Write Symmetric Equations

The symmetric equations for the line are found by using the point \((4, -5, 0)\) and direction vector \(\langle 57, 50, 0 \rangle\):\[ \frac{x - 4}{57} = \frac{y + 5}{50} = \frac{z}{0} \]Since the direction vector component in the \(z\)-direction is zero and if \(z = 0\) is a valid substitute for both equations forming the planes, \(z\) remains 0 along the line of intersection, indicating the line lies in the plane \(z = 0\).

Key concepts

Planes

In mathematics, especially in three-dimensional geometry, a plane is akin to a flat, two-dimensional surface that extends infinitely in all directions. Planes are often described using equations in the format \(Ax + By + Cz = D\), where \(A\), \(B\), and \(C\) are coefficients that affect the plane's orientation, and \(D\) is a constant that dictates the plane's position relative to the origin.

The interaction of two planes can result in three scenarios:

• They might not intersect at all if they are parallel.
• They might intersect along a line, which is the focus of our problem.
• They might coincide fully, meaning they're essentially the same plane.

Understanding planes is crucial when solving problems involving intersections, as it allows you to predict the shape and orientation of intersections by analyzing the planes' equations.

Normal Vectors

Normal vectors are vectors that are perpendicular to a surface, in this case, a plane. For a plane described by the equation \(Ax + By + Cz = D\), the normal vector can be directly obtained from the coefficients \(A\), \(B\), and \(C\).

Consider the equation of the plane \(4x + 3y - 7z = 1\). Here, the normal vector is \(\mathbf{n}_1 = \langle 4, 3, -7 \rangle\). Similarly, for the plane \(10x + 6y - 5z = 10\), the normal vector is \(\mathbf{n}_2 = \langle 10, 6, -5 \rangle\). These vectors are fundamental because they give insight into the orientation of the planes in three-dimensional space.
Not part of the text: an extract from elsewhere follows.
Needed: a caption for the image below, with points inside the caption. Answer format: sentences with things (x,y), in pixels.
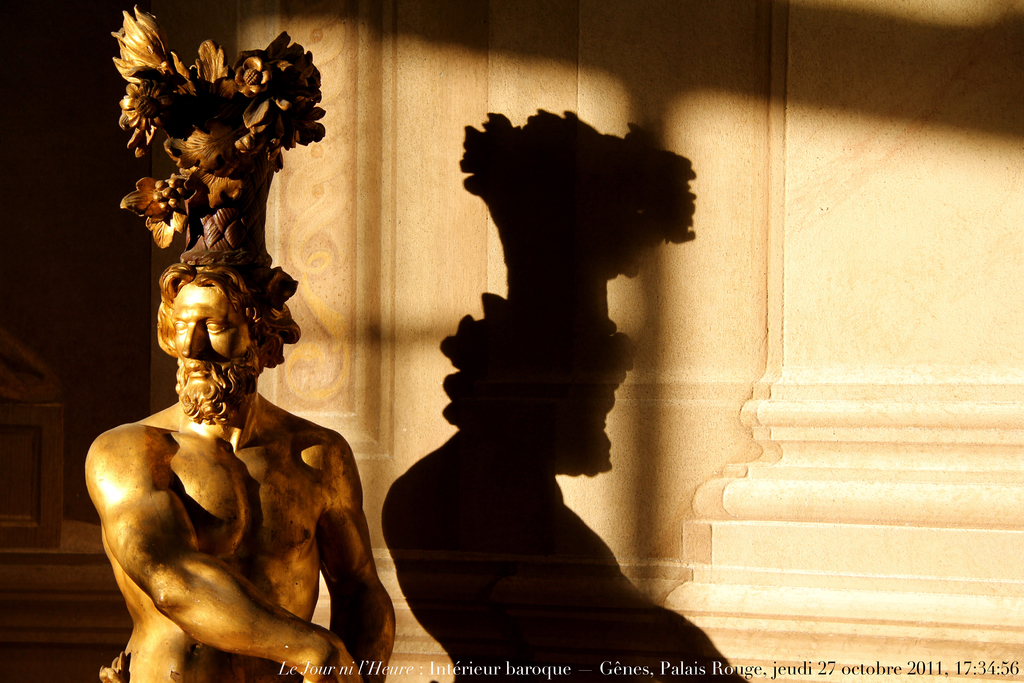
On the left side of the image (285,523) there is a statue (117,479) of a person (199,307) with a flower vase (221,158) on the head (209,281). Beside the statue (233,285) there is a wall (887,350). On the wall (535,423) there is a shadow (494,398) of the statue (266,679). At the bottom of the image (459,670) there is a name (956,666).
To find the line of intersection of two planes, we need the direction vector for this line, which is derived from the relationship between these normal vectors.

Cross Product

The cross product is a mathematical operation that takes two vectors and produces another vector that is perpendicular to both of the original vectors. This is very useful when dealing with the intersection of planes, as it helps find the direction vector of the line along which the two planes intersect.

For vectors \(\mathbf{a} = \langle a_1, a_2, a_3 \rangle\) and \(\mathbf{b} = \langle b_1, b_2, b_3 \rangle\), their cross product \(\mathbf{a} \times \mathbf{b}\) is given by:\[\begin{vmatrix}\mathbf{i} & \mathbf{j} & \mathbf{k} \\ a_1 & a_2 & a_3 \\ b_1 & b_2 & b_3\end{vmatrix}\]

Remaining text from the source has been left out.